I live in a bubble. A bubble where progress has been made. Where people who think, believe, act, dress, vote differently than I, are still nice people. I don't like to come out of the bubble and see that society is still in its infancy. That bigotry, prejudice, and just plain meaness abound. I am sorry Lyric. The ability to forgive is a huge gift and one to be cherished.

Loralei said...

Truly, you and your family will be blessed for the ability to offer forgiveness to narrow minded people. I'm sorry for you all that you had to endure this, and think that you are the far stronger person for the actions that you chose.

A few months back, I got into a nasty situation with my bf's daughter (the recipient of the geisha quilt that you were kind enough to offer advice on); I made that quilt in the spirit of forgiveness, and hoped that it would act as a bridge to better days, which it has.

As far as what I did today to make the world a better place, all I could offer was some cuddle time to my daughter, and the healing hands of a massage therapist... Oh, and I did buy dinner for the fam tonight too... Prayers for you, your brother and his wife tonight..

Linda Moran said...

Love the art work! I am so in favor of finding and then following your passion! I am currently trying to get a former student to realize it's never too late to do what you love. and the newspapers? If people had to be accountable with their rel names, I think we would see a lot more civility and tolerance. Because they can say whatever they want with no one to know who they really are is a mistake. Here is Tucson we are all struggling to cope - and forgive - the events of January 8.

Val said...

I just discovered your blog...I'm a creative one also. On your recent post, I can relate. It's difficult...forgiveness is crucial because it releases us from their wrongdoing. I have also found it helpful to pray for them...it creates sympathy for them in my heart for where they are in their minds and hearts...and in that, I can learn to love someone who has shown themselves to be an enemy to me.

suzieQ said...

You seemed to forget that you had another way to calm yourself and influence people in a postive way-you wrote in your blog and were able to either hear from your readers or to prompt them to think about what you had written.
What I try, try, try to remember is the only person you can change is yourself and that oftentimes means that you can only change how you punish yourself. That thought helps me but as you know, it is so hard to change yourself and let things go.

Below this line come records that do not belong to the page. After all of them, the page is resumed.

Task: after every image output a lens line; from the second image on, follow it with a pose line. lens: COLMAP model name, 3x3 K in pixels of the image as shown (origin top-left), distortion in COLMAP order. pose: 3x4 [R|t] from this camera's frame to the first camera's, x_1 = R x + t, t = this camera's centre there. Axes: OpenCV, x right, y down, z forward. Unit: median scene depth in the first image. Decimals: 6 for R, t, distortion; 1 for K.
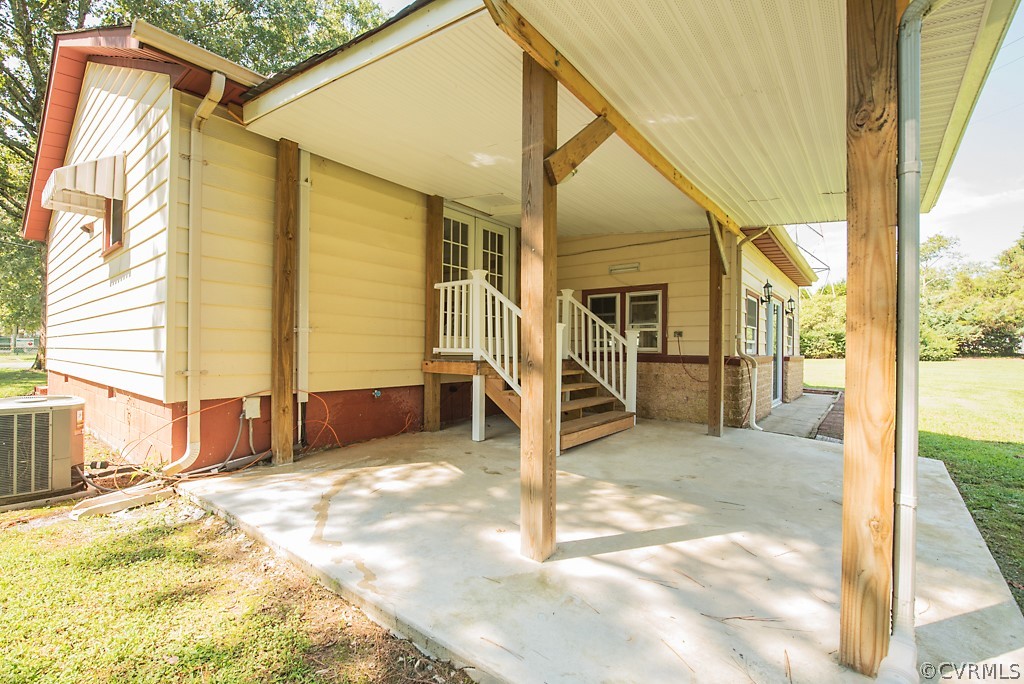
lens RADIAL K [[452.5, 0, 509.6], [0, 452.5, 345.6], [0, 0, 1]] dist [-0.005741, 0.000132]
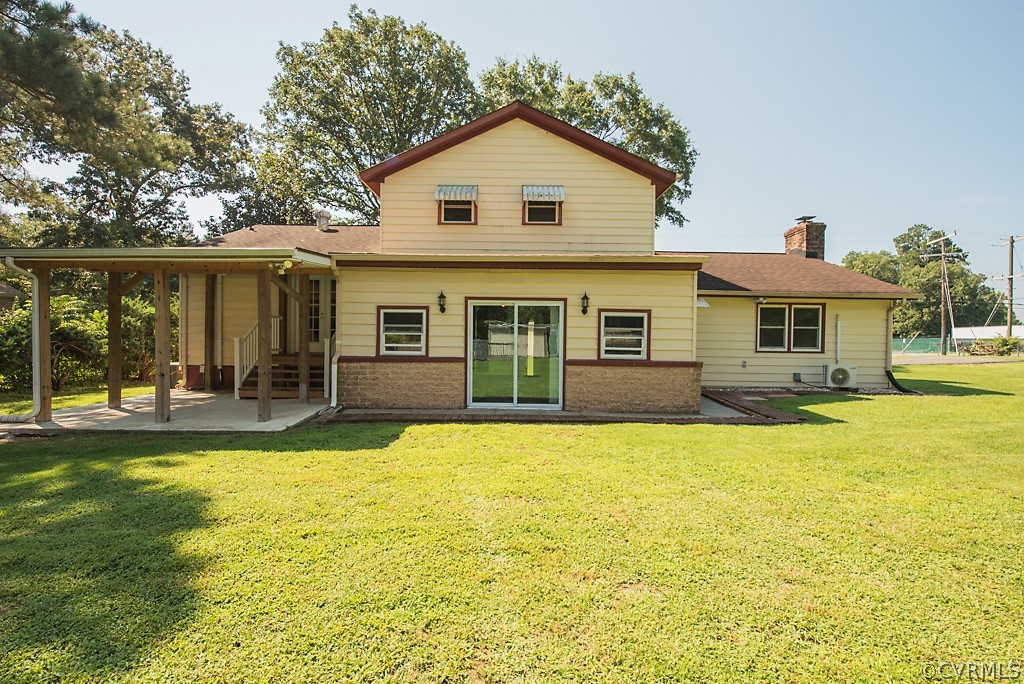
lens RADIAL K [[452.5, 0, 512.3], [0, 452.5, 343.9], [0, 0, 1]] dist [-0.005741, 0.000132]
pose [[0.622168, 0.002830, -0.782879, 2.604043], [0.001556, 0.999987, 0.004852, -0.028314], [0.782883, -0.004237, 0.622155, 0.691526]]
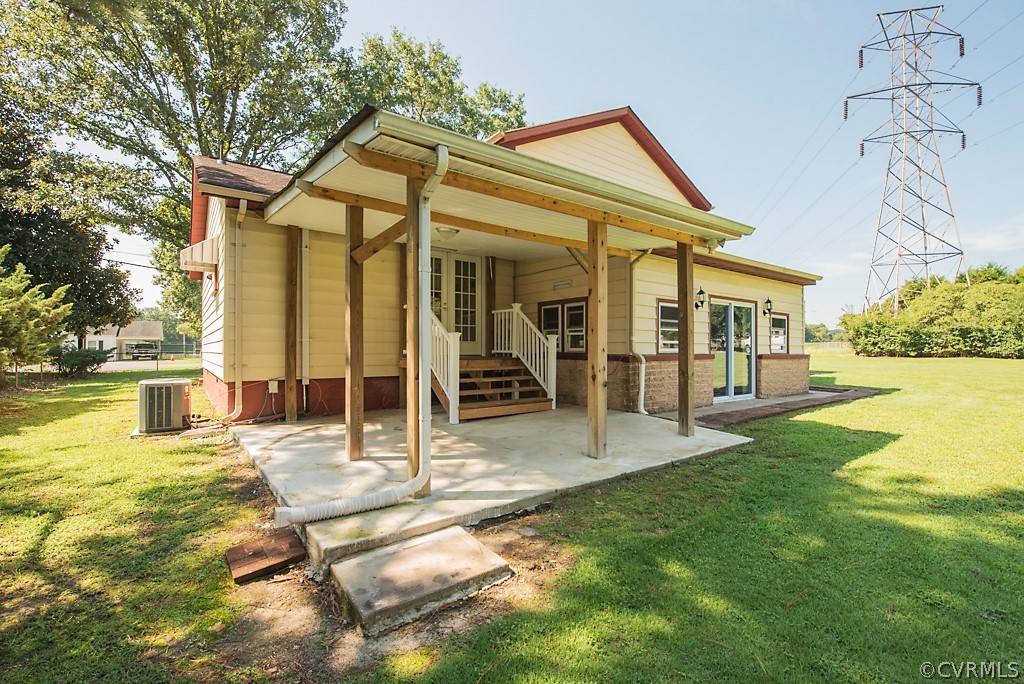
lens RADIAL K [[452.5, 0, 514.4], [0, 452.5, 343.7], [0, 0, 1]] dist [-0.005741, 0.000132]
pose [[0.968258, -0.010874, -0.249715, 0.652447], [0.009877, 0.999937, -0.005243, -0.004186], [0.249757, 0.002610, 0.968305, -0.365926]]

Funny thing, I live in Maine and don't know any Mormans, but there are so many blogs that are written by Mormans. Seems to me, your religion cares about home, family and beauty in your environment. Those sound A-O.K. to me.

lyric said...

Your comments are all comforting. Thank you.
What surprised me about this past week were the ugly personal remarks about my sister-in-law coming from a black pastor who really obviously despises mormons (and has a lot of very false ideas about them.)

I know she has ugly experiences from white people quite often, but in my ignorance, it had never occurred to me what she had to endure from blacks as well.

My brother doesn't get many comments to his face - he's probably just too physically huge for people to confront. But it makes me sad to think what she has to deal with. She's pretty feisty - and I'm I'd actually really love to see her face to face with some of those people on-line. But knowing her, she's just shrugging it off as "some people are idiots."

I worshipped in the temple this morning and it was the most beautiful place and feeling. Black, white, hispanic - several languages - disabilities. We were all there together in peace. Smiles and interaction that you don't see many places.

And yes, I prayed for them - the hateful ones. I truly hope they find peace and feel badly that their life experiences have left them so bitter. I pictured in my mind a face to face confrontation - in which I simply hugged them, no matter their reaction.

Life is good.
The world is a good place.

Qur'an said...

Well what ever we behave is just because what we experience with. All that what is happening in our surrounding is hard to absorb but easy way is to open your eyes and sew your mouth and then forgive what you hear.